I worked at a non-profit drug & alcohol treatment center. Most of the staff were pretty open-minded towards non-12 step approaches, but a few approached me with “the question.” One day a nurse in detox asked me if it was true that I had stopped going to meetings. I said yes it was. After the obligatory “Do you drink?” to which I replied no, she asked what I was doing instead. I had to think for a bit to answer her. Finally I said “I’m doing life instead. I stopped looking for an instead.” Not long before that, I had a talk with the clinical manager. I had been doing an educational group with detox clients called “12 Steps To a New Mind,” I told her of my decision to leave AA because I no longer believed much of the philosophy and that I couldn’t in good conscience indoctrinate folks into it. She understood. In fact, later on, when I was trying to express what had led up to my decision, it was her that first suggested that perhaps I had outgrown AA. Looking back, that is exactly what happened. AA had become too confining and restricting to me. I must say that after the initial period of feeling a bit sad and lost, I experienced a freedom that was different than what I had known in AA. My sobriety got bigger, I feel more free, more alive, more awake awake, and more sober than I have in years.

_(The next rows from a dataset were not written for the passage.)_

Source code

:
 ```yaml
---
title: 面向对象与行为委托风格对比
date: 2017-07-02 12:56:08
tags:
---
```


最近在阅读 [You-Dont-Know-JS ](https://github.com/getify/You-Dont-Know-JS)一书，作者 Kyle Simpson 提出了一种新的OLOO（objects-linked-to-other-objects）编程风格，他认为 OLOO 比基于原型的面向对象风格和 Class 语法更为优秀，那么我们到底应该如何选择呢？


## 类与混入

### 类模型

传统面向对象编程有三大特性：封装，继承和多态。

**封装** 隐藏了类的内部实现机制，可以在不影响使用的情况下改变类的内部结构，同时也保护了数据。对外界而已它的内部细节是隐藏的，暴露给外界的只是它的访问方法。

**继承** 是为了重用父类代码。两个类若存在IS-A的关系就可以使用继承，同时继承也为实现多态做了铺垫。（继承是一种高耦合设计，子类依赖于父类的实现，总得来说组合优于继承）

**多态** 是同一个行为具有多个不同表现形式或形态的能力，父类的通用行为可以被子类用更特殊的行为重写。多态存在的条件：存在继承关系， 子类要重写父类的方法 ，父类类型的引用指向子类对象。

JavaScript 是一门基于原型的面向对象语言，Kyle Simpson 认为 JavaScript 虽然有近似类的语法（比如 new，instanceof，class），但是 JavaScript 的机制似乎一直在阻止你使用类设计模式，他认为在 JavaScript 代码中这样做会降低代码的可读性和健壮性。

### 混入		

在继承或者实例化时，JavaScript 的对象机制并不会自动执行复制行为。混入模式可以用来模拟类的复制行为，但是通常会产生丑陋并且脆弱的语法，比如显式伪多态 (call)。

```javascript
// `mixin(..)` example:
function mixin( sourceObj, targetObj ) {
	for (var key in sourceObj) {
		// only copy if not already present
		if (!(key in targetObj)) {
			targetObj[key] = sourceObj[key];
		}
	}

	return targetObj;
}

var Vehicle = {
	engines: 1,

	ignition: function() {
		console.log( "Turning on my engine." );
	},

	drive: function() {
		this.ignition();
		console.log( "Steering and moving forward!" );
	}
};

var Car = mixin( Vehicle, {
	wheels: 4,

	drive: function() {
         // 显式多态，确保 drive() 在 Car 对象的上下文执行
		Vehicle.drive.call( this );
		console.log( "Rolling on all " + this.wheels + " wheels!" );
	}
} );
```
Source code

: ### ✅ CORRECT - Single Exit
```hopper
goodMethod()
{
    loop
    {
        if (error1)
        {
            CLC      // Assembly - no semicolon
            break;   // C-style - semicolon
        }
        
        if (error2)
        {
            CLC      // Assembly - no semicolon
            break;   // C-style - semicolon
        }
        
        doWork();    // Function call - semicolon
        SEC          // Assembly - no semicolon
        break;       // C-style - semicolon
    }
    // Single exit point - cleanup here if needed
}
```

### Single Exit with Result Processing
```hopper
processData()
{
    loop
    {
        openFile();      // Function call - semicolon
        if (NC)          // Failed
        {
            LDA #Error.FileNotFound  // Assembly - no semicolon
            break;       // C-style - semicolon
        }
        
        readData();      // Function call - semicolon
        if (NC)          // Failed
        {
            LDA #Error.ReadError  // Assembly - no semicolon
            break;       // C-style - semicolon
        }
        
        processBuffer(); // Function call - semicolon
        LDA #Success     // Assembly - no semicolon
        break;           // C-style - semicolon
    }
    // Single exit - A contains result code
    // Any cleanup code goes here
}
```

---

A year ago, I moved to Tulsa, OK. I work in another treatment center here. Myself and another staff member are working to provide clients with secular, non-12 step alternatives if they express that they are interested. Most of my new friends drink socially and I hang with them. Tulsa has a thriving music scene and some amazing parks., most are atheists or free thinkers. I sit with a local Buddhist meditation group. I am no longer in recovery. I simply live life.
I was pleased to see that you’d written positively about some who had taken a non AA path. Please continue to raise awareness among AA members that not all, in fact, probably the majority of those who either leave or who never get on the AA path are not on some mythological dry drunk leading to an alcoholic death.